### TASK DESCRIPTION
Render the lines of the rows below as a numbered list, from the line with "البرنامج المشترك مع بنك Standard" to the line with "تهدف هذه المبادرة إلى تحفيز نشوء مستدام", both included. List only these lines and omit any blank lines.

### EXCERPTED DATA
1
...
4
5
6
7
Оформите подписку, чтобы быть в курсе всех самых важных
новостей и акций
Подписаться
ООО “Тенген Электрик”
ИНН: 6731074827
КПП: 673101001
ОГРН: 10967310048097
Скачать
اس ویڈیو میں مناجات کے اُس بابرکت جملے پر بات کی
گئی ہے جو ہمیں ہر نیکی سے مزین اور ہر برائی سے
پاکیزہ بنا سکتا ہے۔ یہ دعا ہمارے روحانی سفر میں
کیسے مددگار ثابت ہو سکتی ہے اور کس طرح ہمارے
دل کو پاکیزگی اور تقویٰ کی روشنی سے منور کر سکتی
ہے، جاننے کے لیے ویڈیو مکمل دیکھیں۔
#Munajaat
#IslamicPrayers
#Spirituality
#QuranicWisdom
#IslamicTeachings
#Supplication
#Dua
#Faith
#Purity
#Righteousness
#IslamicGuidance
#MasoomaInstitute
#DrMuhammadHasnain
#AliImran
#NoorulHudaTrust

==

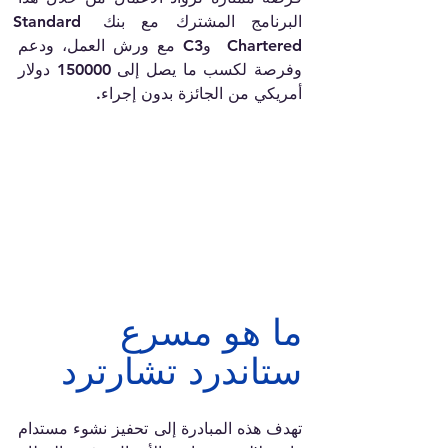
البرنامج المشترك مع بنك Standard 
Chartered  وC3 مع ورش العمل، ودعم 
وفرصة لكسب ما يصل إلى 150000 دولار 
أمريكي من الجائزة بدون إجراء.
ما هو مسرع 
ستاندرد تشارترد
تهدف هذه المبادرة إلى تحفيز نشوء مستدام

### EXPECTED ANSWER
1. البرنامج المشترك مع بنك Standard 
2. Chartered  وC3 مع ورش العمل، ودعم 
3. وفرصة لكسب ما يصل إلى 150000 دولار 
4. أمريكي من الجائزة بدون إجراء.
5. ما هو مسرع 
6. ستاندرد تشارترد
7. تهدف هذه المبادرة إلى تحفيز نشوء مستدام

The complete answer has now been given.